Do you have private collection or special object that you want to gift to Naturalis? We appreciate that very much! Our collection has grown to its current size largely thanks to prive donations. Unfortunately, not every object is suitable for our collection. We select on scientific and aesthetic value, and can only accept objects with sufficient information, or that is useable for the museum. It is also important to have the right paperwork.
No cashpossible tax benefits
Naturalis does not, in principle, buy collections, to avoid commercialisation of natural history collections. Of course, you are contributing to scientific research, which is worthwile in itself. In addition, a donation might mean tax benefits, depending on your location.
Gifted objects are added to our scientific collection. The odds of something ending up in the museum's exhibition is small, but as a part of the collection, your gift will be accesible to any scientist who wants to research it.
Some collectors have built beautiful and scientifically valuable collections, others have gathered specimens in special locations. Those are the kind of collections that we, potentially, would love to give a place. Unfortunately, there are limits to the amount of space and manpower that we have, which means that we have to be strict in what we select.
First, we look if the object with within our collection. We don't just gather anything; we focus on certain regions and groups of species.
If it does fit, we look if it adds something to what we already have. Some species or regions are already covered. It is also important to have sufficient information about the objects: where were they found, ecological data, who collected it and when? That kind of information can not be gathered after we received the object. In contrast, if you do have this type of information in some sort of database, that makes the collection much more valuable to us, and increases the likelyhood of us accepting it.

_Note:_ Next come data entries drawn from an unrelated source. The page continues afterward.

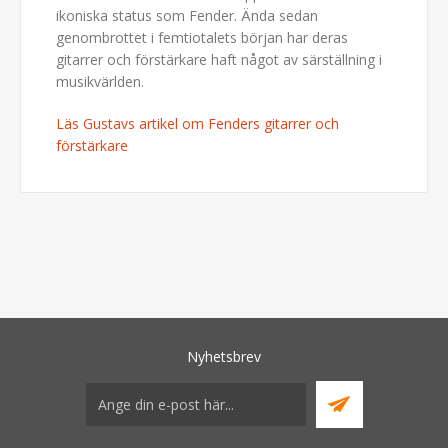
ikoniska status som Fender. Ända sedan
genombrottet i femtiotalets början har deras
gitarrer och förstärkare haft något av särställning i
musikvärlden.
Läs Gustavs artikel om Fenders gitarrer och
förstärkare
Nyhetsbrev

We cannot accept everything
We also look if the objects offered follor the national and international laws regarding to threatened species and the protection of genetic mataterial, such as CITES and the Nagoya Protocol. This means that we simply aren't allowed to accept certain species or material from certain regions. For some really interesting objects, our collection managers will help arrange the licensing themselves.
Making a selection
In the case of large collections, one or more of our collection managers can come and visit. We then decide if the collection fits the criteria mentioned above. We also have a look at the size of the collection, and how moving it to our collections tower would work. An estimation of the financial value is done later, following a standardized method. We generally consult with colleagues, and if we accept the collection we talk about arrangements regarding the packing and handling. Sometimes, only part of the collection is suitable for gifting. We reserve the right to make this selection after accepting the collection; sadly it is not always possible to do this before we move it to Naturalis.